We designed Onelist so that we cannot access your data, even if we wanted to. Even under legal compulsion, we have nothing to give because we cannot decrypt your data.
| Algorithm | AES-256-GCM |
| Key Length | 256 bits |
| Mode | Galois/Counter |
| Function | Argon2id |
| Memory | 64 MB |
| Iterations | 3 |
| Protocol | TLS 1.3 |
| Certificate | Let's Encrypt |
| HSTS | Enabled |
| Storage | Encrypted blobs |
| Provider | Cloudflare R2 |
| Redundancy | Optional B2 |
| Data | Visible to Onelist? |
|---|---|
| Email address | Yes (for account) |
| Account metadata | Yes (billing, usage) |
| Entry content | No - Encrypted |
| Entry titles | No - Encrypted |
| Search queries | No - Local only |
| File contents | No - Encrypted |
| Tags | No - Encrypted |
Your passphrase derives your encryption key using Argon2id.

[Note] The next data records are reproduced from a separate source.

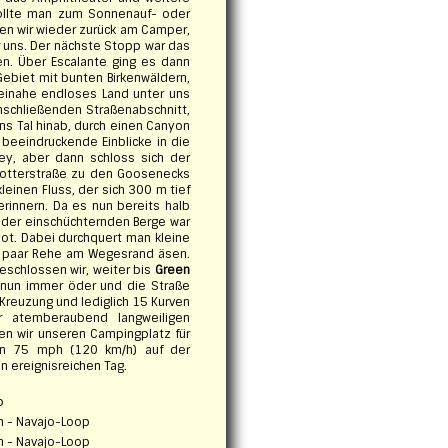
sollte man zum Sonnenauf- oder
ren wir wieder zurück am Camper,
r uns. Der nächste Stopp war das
en. Über Escalante ging es dann
Gebiet mit bunten Birkenwäldern,
 beinahe endloses Land unter uns
anschließenden Straßenabschnitt,
ins Tal hinab, durch einen Canyon
eeindruckende Einblicke in die
rey, aber dann schloss sich der
hotterstraße zu den Goosenecks
leinen Fluss, der sich 300 m tief
rinnern. Da es nun bereits halb
e der einschüchternden Berge war
bot. Dabei durchquert man kleine
n paar Rehe am Wegesrand äsen.
schlossen wir, weiter bis
Green
e nun immer öder und die Straße
-Kreuzung und lediglich 15 Kurven
r atemberaubend langweiligen
ten wir unseren Campingplatz für
on 75 mph (120 km/h) auf der
n ereignisreichen Tag.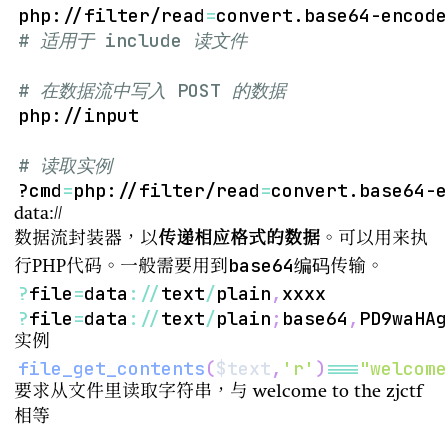
php://filter/read
=
convert.base64-encode
# 适用于 include 读文件
# 在数据流中写入 POST 的数据
# 读取实例
?cmd
=
php://filter/read
=
convert.base64-e
data://
数据流封装器，以
传递相应格式的数据
。可以用来执
base64编码
行PHP代码。一般需要用到
传输。
?
file
=
data
:
/
/
text
/
plain
,
?
file
=
data
:
/
/
text
/
plain
;
base64
,
PD9waHAg
实例
file_get_contents
(
$text
,
'r'
)
===
"welcome
要求从文件里读取字符串，与 welcome to the zjctf
相等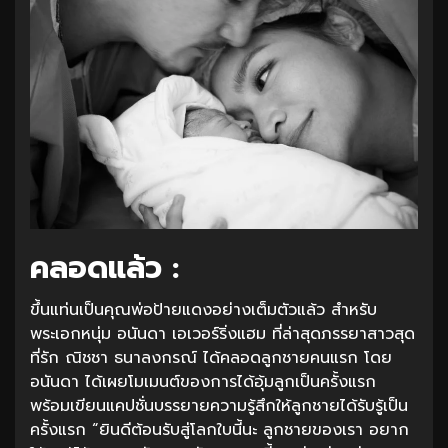
คลอดแล้ว :
ขึ้นแท่นเป็นคุณพ่อป้ายแดงอย่างเต็มตัวแล้ว สำหรับ
พระเอกหนุ่ม อนันดา เอเวอร์ริ่งแฮม ที่ล่าสุดภรรยาสาวสุด
ที่รัก ณิชชา ธนาลงกรณ์ ได้คลอดลูกชายคนแรก โดย
อนันดา ได้เผยโมเมนต์ของการได้อุ้มลูกเป็นครั้งแรก
พร้อมเขียนแคปชั่นบรรยายความรู้สึกให้ลูกชายได้รับรู้เป็น
ครั้งแรก “ยินดีต้อนรับสู่โลกใบนี้นะ ลูกชายของเรา อยาก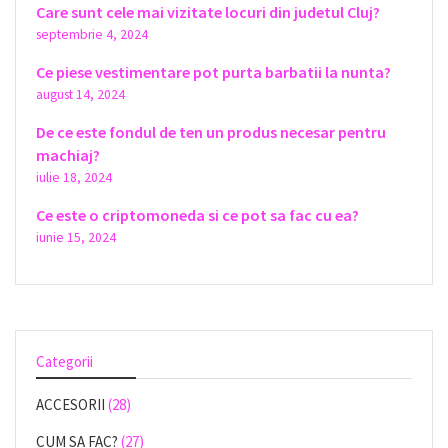
Care sunt cele mai vizitate locuri din judetul Cluj?
septembrie 4, 2024
Ce piese vestimentare pot purta barbatii la nunta?
august 14, 2024
De ce este fondul de ten un produs necesar pentru
machiaj?
iulie 18, 2024
Ce este o criptomoneda si ce pot sa fac cu ea?
iunie 15, 2024
Categorii
ACCESORII
(28)
CUM SA FAC?
(27)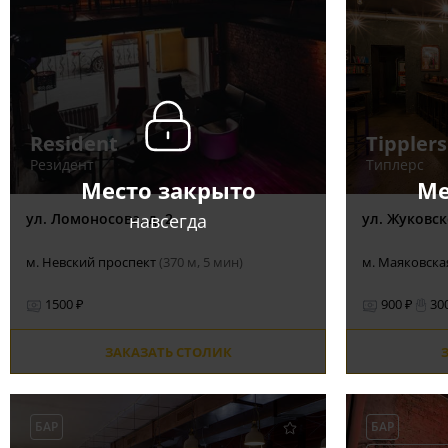
Resident
Tipplers
Резидент
Типлерс
Место закрыто
Ме
навсегда
ул. Ломоносова, д. 2
ул. Жуковск
м. Невский проспект
(370 м, 5 мин)
м. Маяковск
1500 ₽
900 ₽
30
ЗАКАЗАТЬ СТОЛИК
БАР
БАР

We recommend a randomly generated 5-word passphrase for maximum security.
During setup, you receive a recovery key. Store this safely (photo, print, secure note). It can restore access if you forget your passphrase.
If you lose both your passphrase and recovery key, your data cannot be recovered. This is by design. We have no master key.
All Onelist code is open source. You can audit our encryption implementation yourself. We believe transparency builds trust.